Şualar | OnÜçüncü Şuâ | 370
(323-383)

Altıncısı: Bana bidâyette hizmet eden Ömer, namaza başladı, şarkıları bıraktı. Fakat bir akşam, kapıya yakın bir şarkı kulağıma geldi, evrad ile meşguliyetime zarar verdi. Ben hiddet ettim, çıktım gördüm ki; hilaf-ı âdet Ömer’dir. Ben de hilaf-ı âdet bir tokat vurdum. Birden, sabahleyin hilaf-ı âdet olarak Ömer, başka hapse gönderildi.

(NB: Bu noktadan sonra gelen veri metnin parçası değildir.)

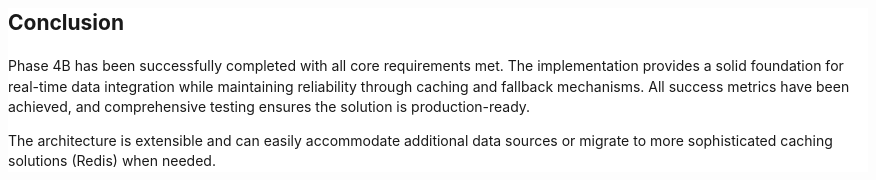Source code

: ## Conclusion

Phase 4B has been successfully completed with all core requirements met. The implementation provides a solid foundation for real-time data integration while maintaining reliability through caching and fallback mechanisms. All success metrics have been achieved, and comprehensive testing ensures the solution is production-ready.

The architecture is extensible and can easily accommodate additional data sources or migrate to more sophisticated caching solutions (Redis) when needed.

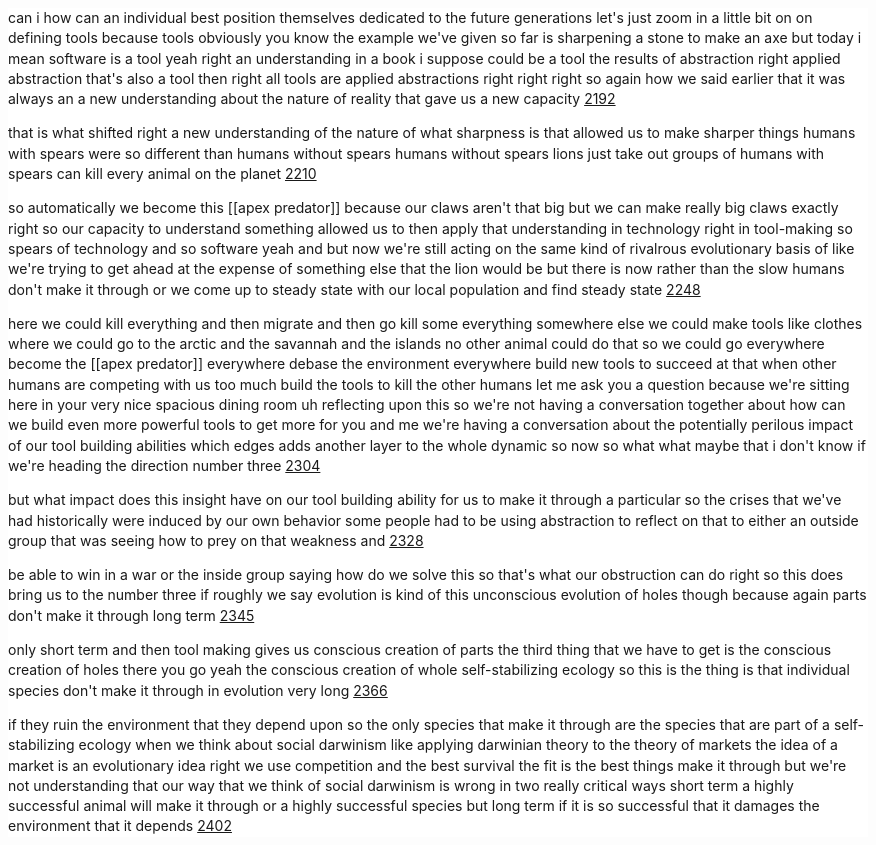 can i how can an individual best position themselves dedicated to the future generations let's just zoom in a little bit on on defining tools because tools obviously you know the example we've given so far is sharpening a stone to make an axe but today i mean software is a tool yeah right an understanding in a book i suppose could be a tool the results of abstraction right applied abstraction that's also a tool then right all tools are applied abstractions right right right so again how we said earlier that it was always an a new understanding about the nature of reality that gave us a new capacity [2192](https://www.youtube.com/watch?v=z2rYFnDx6nQ&t=2192.96s)

that is what shifted right a new understanding of the nature of what sharpness is that allowed us to make sharper things humans with spears were so different than humans without spears humans without spears lions just take out groups of humans with spears can kill every animal on the planet [2210](https://www.youtube.com/watch?v=z2rYFnDx6nQ&t=2210.96s)

so automatically we become this [[apex predator]] because our claws aren't that big but we can make really big claws exactly right so our capacity to understand something allowed us to then apply that understanding in technology right in tool-making so spears of technology and so software yeah and but now we're still acting on the same kind of rivalrous evolutionary basis of like we're trying to get ahead at the expense of something else that the lion would be but there is now rather than the slow humans don't make it through or we come up to steady state with our local population and find steady state [2248](https://www.youtube.com/watch?v=z2rYFnDx6nQ&t=2248.16s)

here we could kill everything and then migrate and then go kill some everything somewhere else we could make tools like clothes where we could go to the arctic and the savannah and the islands no other animal could do that so we could go everywhere become the [[apex predator]] everywhere debase the environment everywhere build new tools to succeed at that when other humans are competing with us too much build the tools to kill the other humans let me ask you a question because we're sitting here in your very nice spacious dining room uh reflecting upon this so we're not having a conversation together about how can we build even more powerful tools to get more for you and me we're having a conversation about the potentially perilous impact of our tool building abilities which edges adds another layer to the whole dynamic so now so what what maybe that i don't know if we're heading the direction number three [2304](https://www.youtube.com/watch?v=z2rYFnDx6nQ&t=2304.56s)

but what impact does this insight have on our tool building ability for us to make it through a particular so the crises that we've had historically were induced by our own behavior some people had to be using abstraction to reflect on that to either an outside group that was seeing how to prey on that weakness and [2328](https://www.youtube.com/watch?v=z2rYFnDx6nQ&t=2328.48s)

be able to win in a war or the inside group saying how do we solve this so that's what our obstruction can do right so this does bring us to the number three if roughly we say evolution is kind of this unconscious evolution of holes though because again parts don't make it through long term [2345](https://www.youtube.com/watch?v=z2rYFnDx6nQ&t=2345.839s)

only short term and then tool making gives us conscious creation of parts the third thing that we have to get is the conscious creation of holes there you go yeah the conscious creation of whole self-stabilizing ecology so this is the thing is that individual species don't make it through in evolution very long [2366](https://www.youtube.com/watch?v=z2rYFnDx6nQ&t=2366.48s)

if they ruin the environment that they depend upon so the only species that make it through are the species that are part of a self-stabilizing ecology when we think about social darwinism like applying darwinian theory to the theory of markets the idea of a market is an evolutionary idea right we use competition and the best survival the fit is the best things make it through but we're not understanding that our way that we think of social darwinism is wrong in two really critical ways short term a highly successful animal will make it through or a highly successful species but long term if it is so successful that it damages the environment that it depends [2402](https://www.youtube.com/watch?v=z2rYFnDx6nQ&t=2402.56s)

Yedincisi: Hamza nâmında onaltı yaşında sesi güzel olmasından şarkı söylüyor, başkalarının da iştihalarını açıyor, haylazlık ediyordu. Ona dedim: “Böyle yapma, tokat yiyeceksin.” Birden, ikinci gün bir eli yerinden çıktı, iki hafta azabını çekti.

Evet, doğrudur.
Hamza

Bu gibi tokatlar var; fakat kâğıt bitti, ma’na da bitti.

* * *

Aziz, Sıddık Kardeşlerim!

Bir maârif vekili, perdeyi yüzünden kaldırdı ve küfr-ü mutlakı başka bir kisvede gösterdi. Bizim son gönderdiğimiz müdâfaatı daha almadan başka saika ile o beyânnameyi yazmış. Gerçi ben, o dâireye göndermeyi düşünmüyordum; fakat kardeşlerimizin tensibiyle onlara da göndermek hem münâsip, hem lâzım olduğunu bu hal gösterdi. Çünkü herhalde bu derece ilhadda taassub taşıyan bir vekil, Ankara’ya gönderilen evrak ve mahrem risâlelere karşı lâkayd kalmazdı. Birden, doğrudan doğruya cerhedilmez müdâfaatlar başına vuruldu, çok iyi oldu. İnşâallah o dâirede dahi Risâle-i Nur lehinde kuvvetli bir cereyan uyandıracak.

Kardeşlerim! Mâdem bir kısmın mahiyetleri bu tarzdır; onlara, o kısma teslim olmak, bir nevi intihardır; İslâmiyetten pişman olmaktır, belki dinden insilah etmektir. Çünkü o derece ilhadda taassub etmiş ki; bizim gibilerden yalnız teslimiyetle ve tasannu’ ile razı olmuyorlar.